Gabriel mengambil ancang-ancang untuk
mendobrak kamar tersebut. “BRAAAK.” Dengan Sekali dobrakan pintu terbuka.
Gabriel langsung menghampiri alvin yang terduduk dipojok kamar, suara isak
tangis alvin terasa begitu menyayat hati gabriel. Tidak pernah sekalipun
gabriel mendengar alvin menangis sampai terisak seperti itu, pengecualian untuk
hari ini.
“jangan sentuh gue.” Kata alvin pelan.
Langkah gabriel terhenti mendengar
perintah adiknya, padahal ingin rasanya ia memeluk tubuh alvin saat itu, ingin
lagi ia menenangkan adik kesayangannya itu. “alvin, kamu kenapa ? cerita ya
sama kak iel.” Bujuk gabriel.
“LOE BUKAN KAKAK GUE, LOE BUKAN KAK GABRIEL
GUE, PEDULI APA LOE SAMA GUE, SANA URUS AJA PACAR SAMA TEMEN-TEMEN LOE, JANGAN
URUSIN GUE.” Bentak alvin.
“alvin, maafin kak iel ya.” Kata gabriel lagi,
langkahnya kembali berjalan kearah alvin. “kakak...”
“jangan deketin gue.” Alvin berdiri dari
duduknya. Ia langsung mendorong gabriel agar tubuh kakaknya itu tidak mendekatinya lagi.
“LOE BUKAN KAKAK GUE. GUE BENCI LOE.” Teriak alvin.
Gabriel diam, dadanya tersa sakit saat
ini. kata-kata benci yang dikeluarkan alvin tadi adalah kata-kata yang sama yang baru saja kekasihnya keluarkan. Kini dua
orang yang paling berarti dalam hidupnya telah membencinya, membuat jantungnya
seakan-akan dimatikan secara perlahan saat itu juga.
“al, maafin kakak. Jangan benci sama kakak,
apapun akan kakak lakuin asal kamu tidak membenci kakak.” Kata gabriel lagi.
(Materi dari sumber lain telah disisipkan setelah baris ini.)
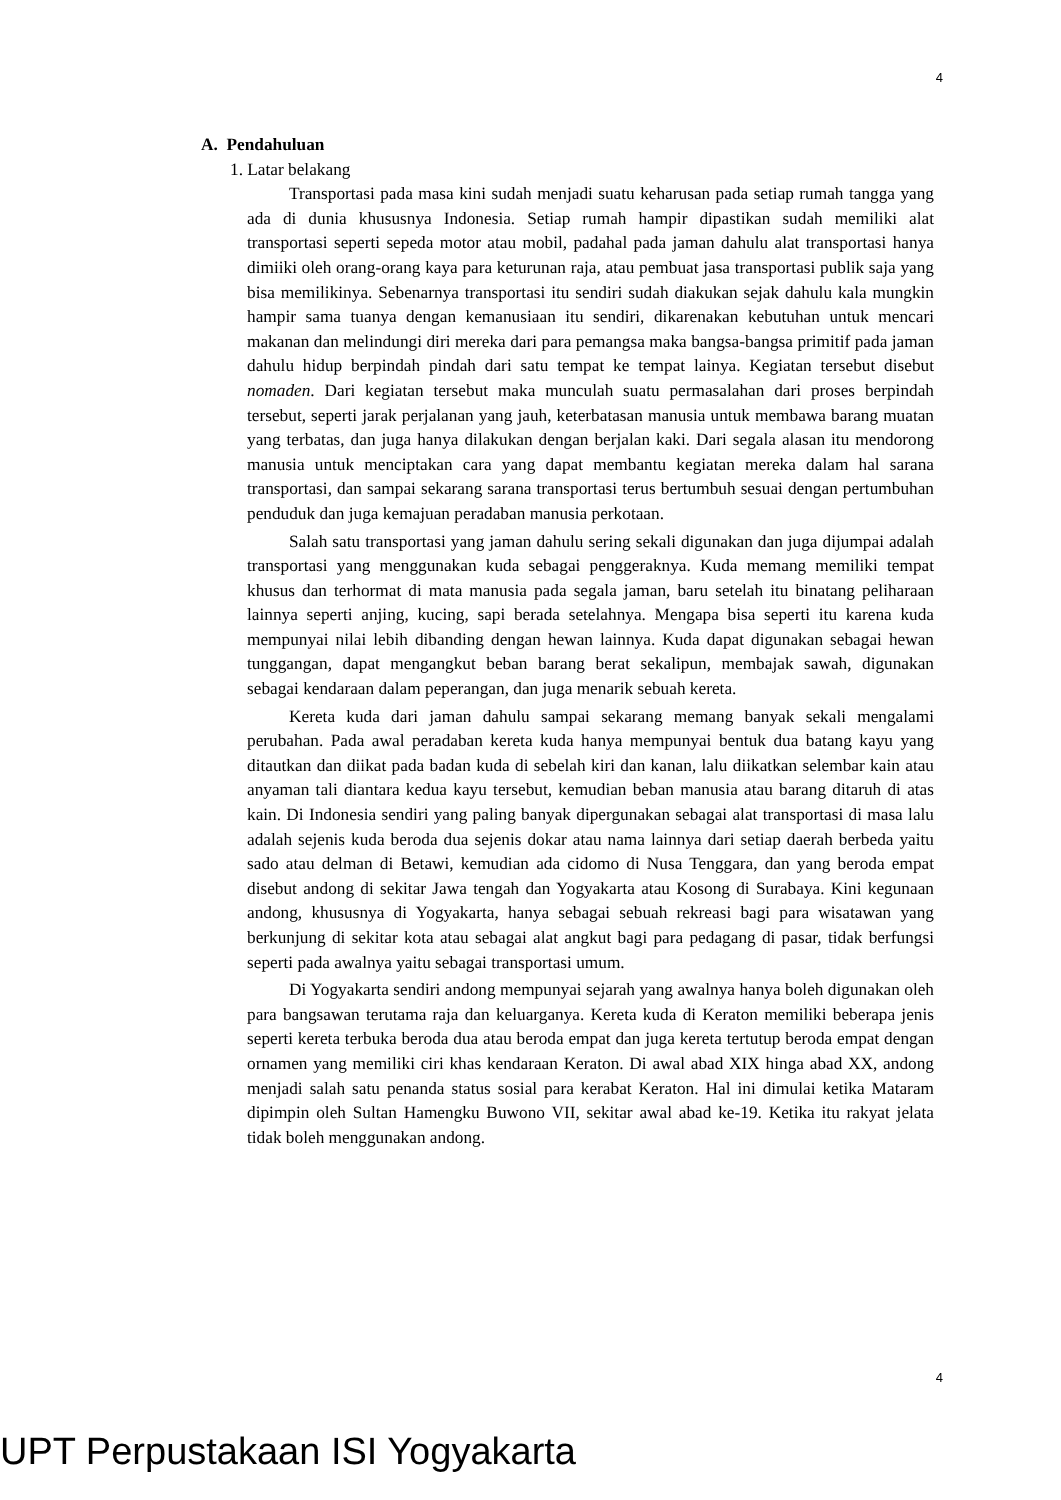4
A. Pendahuluan
1. Latar belakang
Transportasi pada masa kini sudah menjadi suatu keharusan pada setiap rumah tangga yang ada di dunia khususnya Indonesia. Setiap rumah hampir dipastikan sudah memiliki alat transportasi seperti sepeda motor atau mobil, padahal pada jaman dahulu alat transportasi hanya dimiiki oleh orang-orang kaya para keturunan raja, atau pembuat jasa transportasi publik saja yang bisa memilikinya. Sebenarnya transportasi itu sendiri sudah diakukan sejak dahulu kala mungkin hampir sama tuanya dengan kemanusiaan itu sendiri, dikarenakan kebutuhan untuk mencari makanan dan melindungi diri mereka dari para pemangsa maka bangsa-bangsa primitif pada jaman dahulu hidup berpindah pindah dari satu tempat ke tempat lainya. Kegiatan tersebut disebut nomaden. Dari kegiatan tersebut maka munculah suatu permasalahan dari proses berpindah tersebut, seperti jarak perjalanan yang jauh, keterbatasan manusia untuk membawa barang muatan yang terbatas, dan juga hanya dilakukan dengan berjalan kaki. Dari segala alasan itu mendorong manusia untuk menciptakan cara yang dapat membantu kegiatan mereka dalam hal sarana transportasi, dan sampai sekarang sarana transportasi terus bertumbuh sesuai dengan pertumbuhan penduduk dan juga kemajuan peradaban manusia perkotaan.
Salah satu transportasi yang jaman dahulu sering sekali digunakan dan juga dijumpai adalah transportasi yang menggunakan kuda sebagai penggeraknya. Kuda memang memiliki tempat khusus dan terhormat di mata manusia pada segala jaman, baru setelah itu binatang peliharaan lainnya seperti anjing, kucing, sapi berada setelahnya. Mengapa bisa seperti itu karena kuda mempunyai nilai lebih dibanding dengan hewan lainnya. Kuda dapat digunakan sebagai hewan tunggangan, dapat mengangkut beban barang berat sekalipun, membajak sawah, digunakan sebagai kendaraan dalam peperangan, dan juga menarik sebuah kereta.
Kereta kuda dari jaman dahulu sampai sekarang memang banyak sekali mengalami perubahan. Pada awal peradaban kereta kuda hanya mempunyai bentuk dua batang kayu yang ditautkan dan diikat pada badan kuda di sebelah kiri dan kanan, lalu diikatkan selembar kain atau anyaman tali diantara kedua kayu tersebut, kemudian beban manusia atau barang ditaruh di atas kain. Di Indonesia sendiri yang paling banyak dipergunakan sebagai alat transportasi di masa lalu adalah sejenis kuda beroda dua sejenis dokar atau nama lainnya dari setiap daerah berbeda yaitu sado atau delman di Betawi, kemudian ada cidomo di Nusa Tenggara, dan yang beroda empat disebut andong di sekitar Jawa tengah dan Yogyakarta atau Kosong di Surabaya. Kini kegunaan andong, khususnya di Yogyakarta, hanya sebagai sebuah rekreasi bagi para wisatawan yang berkunjung di sekitar kota atau sebagai alat angkut bagi para pedagang di pasar, tidak berfungsi seperti pada awalnya yaitu sebagai transportasi umum.
Di Yogyakarta sendiri andong mempunyai sejarah yang awalnya hanya boleh digunakan oleh para bangsawan terutama raja dan keluarganya. Kereta kuda di Keraton memiliki beberapa jenis seperti kereta terbuka beroda dua atau beroda empat dan juga kereta tertutup beroda empat dengan ornamen yang memiliki ciri khas kendaraan Keraton. Di awal abad XIX hinga abad XX, andong menjadi salah satu penanda status sosial para kerabat Keraton. Hal ini dimulai ketika Mataram dipimpin oleh Sultan Hamengku Buwono VII, sekitar awal abad ke-19. Ketika itu rakyat jelata tidak boleh menggunakan andong.
4
UPT Perpustakaan ISI Yogyakarta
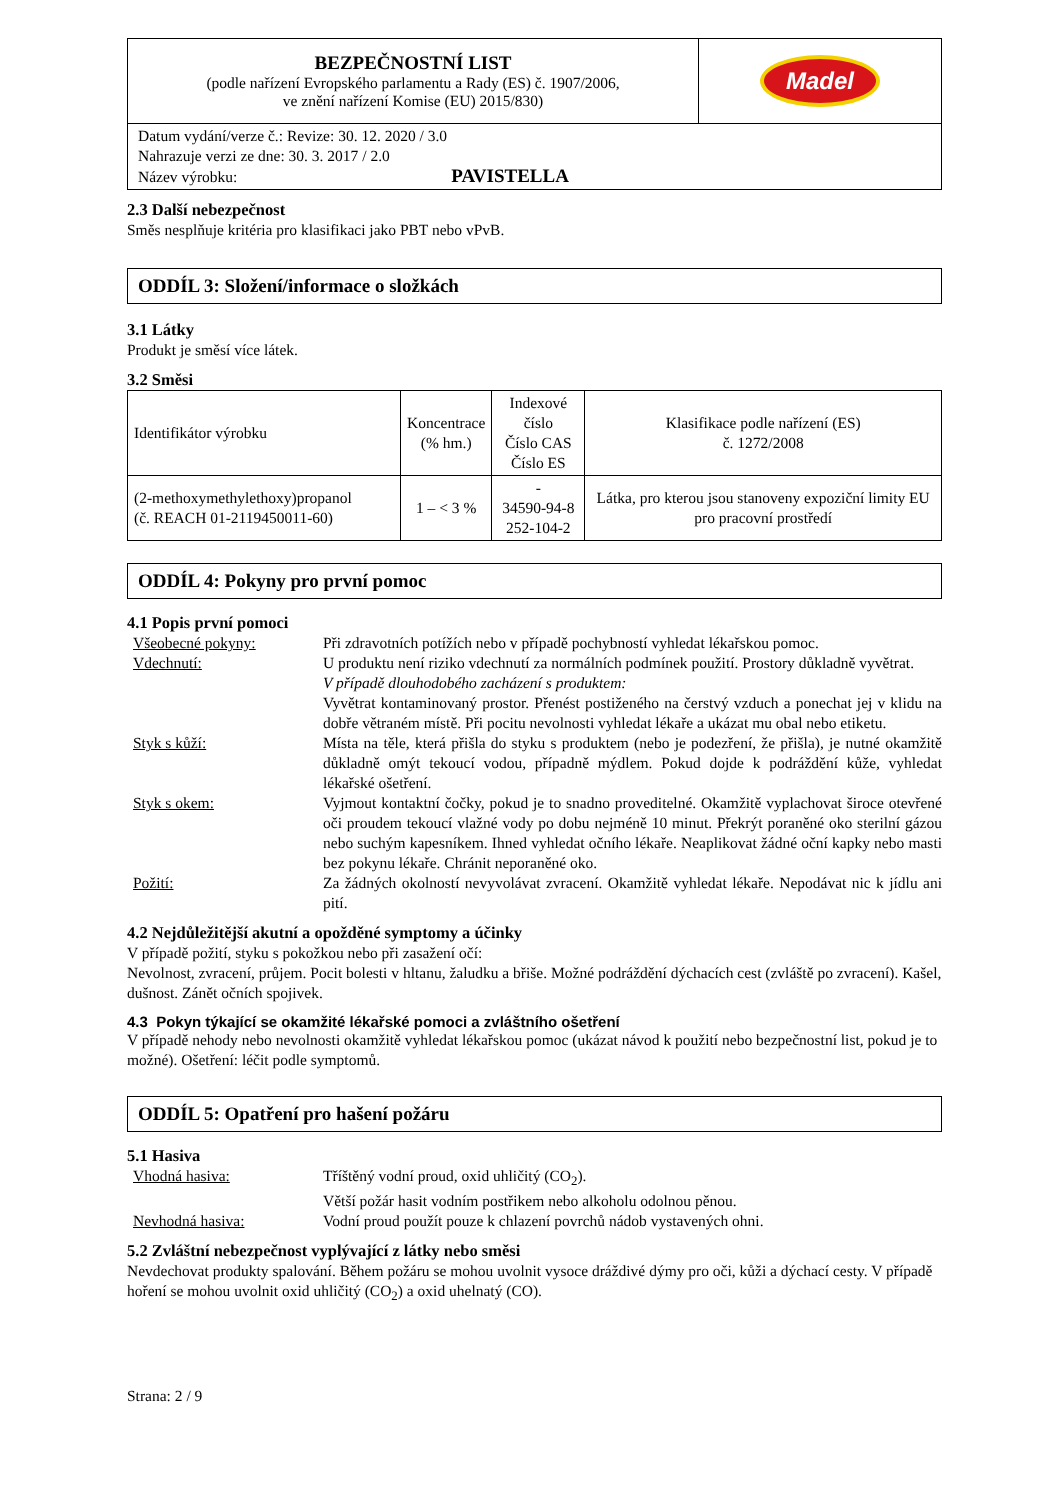| BEZPEČNOSTNÍ LIST (podle nařízení Evropského parlamentu a Rady (ES) č. 1907/2006, ve znění nařízení Komise (EU) 2015/830) | Madel |
| Datum vydání/verze č.: Revize: 30. 12. 2020 / 3.0 Nahrazuje verzi ze dne: 30. 3. 2017 / 2.0 Název výrobku: PAVISTELLA | |
2.3 Další nebezpečnost
Směs nesplňuje kritéria pro klasifikaci jako PBT nebo vPvB.
ODDÍL 3: Složení/informace o složkách
3.1 Látky
Produkt je směsí více látek.
3.2 Směsi
| Identifikátor výrobku | Koncentrace (% hm.) | Indexové číslo Číslo CAS Číslo ES | Klasifikace podle nařízení (ES) č. 1272/2008 |
| (2-methoxymethylethoxy)propanol (č. REACH 01-2119450011-60) | 1 – < 3 % | - 34590-94-8 252-104-2 | Látka, pro kterou jsou stanoveny expoziční limity EU pro pracovní prostředí |
ODDÍL 4: Pokyny pro první pomoc
4.1 Popis první pomoci
| Všeobecné pokyny: | Při zdravotních potížích nebo v případě pochybností vyhledat lékařskou pomoc. |
| Vdechnutí: | U produktu není riziko vdechnutí za normálních podmínek použití. Prostory důkladně vyvětrat. V případě dlouhodobého zacházení s produktem: Vyvětrat kontaminovaný prostor. Přenést postiženého na čerstvý vzduch a ponechat jej v klidu na dobře větraném místě. Při pocitu nevolnosti vyhledat lékaře a ukázat mu obal nebo etiketu. |
| Styk s kůží: | Místa na těle, která přišla do styku s produktem (nebo je podezření, že přišla), je nutné okamžitě důkladně omýt tekoucí vodou, případně mýdlem. Pokud dojde k podráždění kůže, vyhledat lékařské ošetření. |
| Styk s okem: | Vyjmout kontaktní čočky, pokud je to snadno proveditelné. Okamžitě vyplachovat široce otevřené oči proudem tekoucí vlažné vody po dobu nejméně 10 minut. Překrýt poraněné oko sterilní gázou nebo suchým kapesníkem. Ihned vyhledat očního lékaře. Neaplikovat žádné oční kapky nebo masti bez pokynu lékaře. Chránit neporaněné oko. |
| Požití: | Za žádných okolností nevyvolávat zvracení. Okamžitě vyhledat lékaře. Nepodávat nic k jídlu ani pití. |
4.2 Nejdůležitější akutní a opožděné symptomy a účinky
V případě požití, styku s pokožkou nebo při zasažení očí:
Nevolnost, zvracení, průjem. Pocit bolesti v hltanu, žaludku a břiše. Možné podráždění dýchacích cest (zvláště po zvracení). Kašel, dušnost. Zánět očních spojivek.
4.3 Pokyn týkající se okamžité lékařské pomoci a zvláštního ošetření
V případě nehody nebo nevolnosti okamžitě vyhledat lékařskou pomoc (ukázat návod k použití nebo bezpečnostní list, pokud je to možné). Ošetření: léčit podle symptomů.
ODDÍL 5: Opatření pro hašení požáru
5.1 Hasiva
| Vhodná hasiva: | Tříštěný vodní proud, oxid uhličitý (CO<sub>2</sub>). Větší požár hasit vodním postřikem nebo alkoholu odolnou pěnou. |
| Nevhodná hasiva: | Vodní proud použít pouze k chlazení povrchů nádob vystavených ohni. |
5.2 Zvláštní nebezpečnost vyplývající z látky nebo směsi
Nevdechovat produkty spalování. Během požáru se mohou uvolnit vysoce dráždivé dýmy pro oči, kůži a dýchací cesty. V případě hoření se mohou uvolnit oxid uhličitý (CO<sub>2</sub>) a oxid uhelnatý (CO).
Strana: 2 / 9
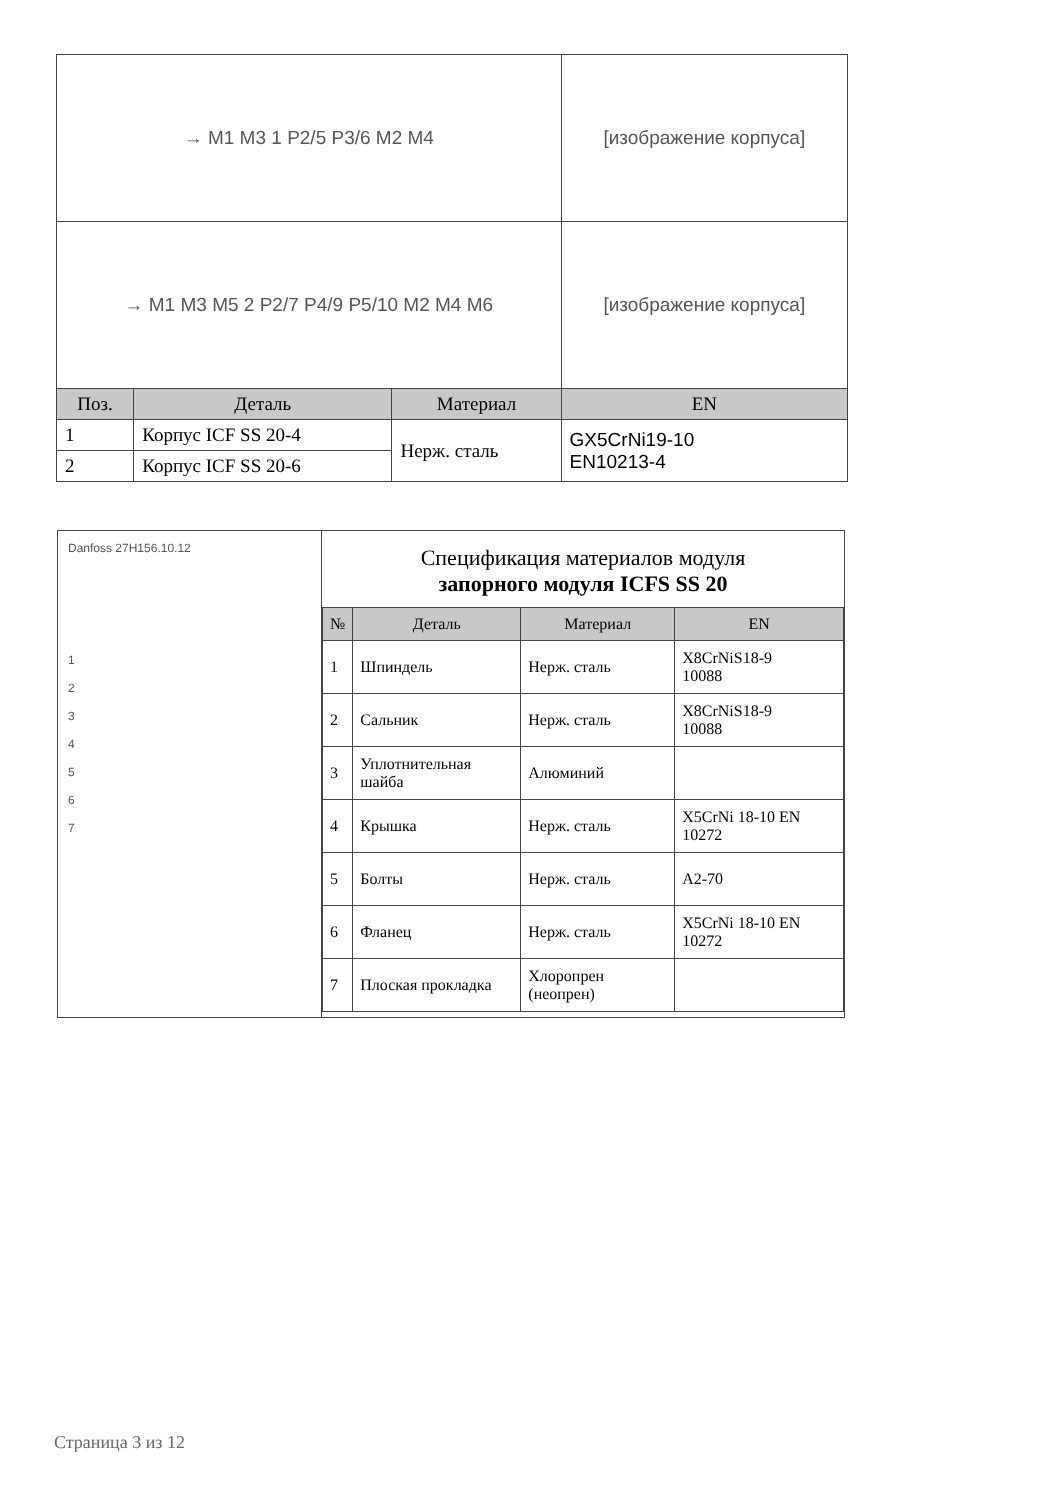| → M1 M3 1 P2/5 P3/6 M2 M4 | | | [изображение корпуса] |
| → M1 M3 M5 2 P2/7 P4/9 P5/10 M2 M4 M6 | | | [изображение корпуса] |
| Поз. | Деталь | Материал | EN |
| 1 | Корпус ICF SS 20-4 | Нерж. сталь | GX5CrNi19-10 EN10213-4 |
| 2 | Корпус ICF SS 20-6 | | |
Danfoss 27H156.10.12
1
2
3
4
5
6
7
Спецификация материалов модуля
запорного модуля ICFS SS 20
| № | Деталь | Материал | EN |
| --- | --- | --- | --- |
| 1 | Шпиндель | Нерж. сталь | X8CrNiS18-9 10088 |
| 2 | Сальник | Нерж. сталь | X8CrNiS18-9 10088 |
| 3 | Уплотнительная шайба | Алюминий | |
| 4 | Крышка | Нерж. сталь | X5CrNi 18-10 EN 10272 |
| 5 | Болты | Нерж. сталь | A2-70 |
| 6 | Фланец | Нерж. сталь | X5CrNi 18-10 EN 10272 |
| 7 | Плоская прокладка | Хлоропрен (неопрен) | |
Страница 3 из 12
Alvin menatap tajam kearah gabriel,
tatapan yang benar-benar penuh kebencian, tatapan yang mebuat siapapun yang
melihatnya akan ketakutan setengah mati. “gue akan maafin loe, asalkan loe mau
terjun dari balkon kamar gue.” Kata alvin ngasal, setelah itu ia berjalan
tertatih-tatih keluar kearah pintu kamarnya, tidak ia perdulikan lagi gabriel
maupun rio.
“alvin, loe apa-apaan sih. loe itu egois
banget, ngapain loe nyuruh gabriel terjun dari lantai dua.” Kata rio sambil
menahan langkah alvin dengan mencengkram tangannya.
alvin berhenti berjalan, ia menatap
rio tajam, tatapan yang sama dengan tatapan yang baru saja ia berikan ke
gabriel. Perlahan rio mulai melepaskan tangannya yang mencengkram tangan alvin.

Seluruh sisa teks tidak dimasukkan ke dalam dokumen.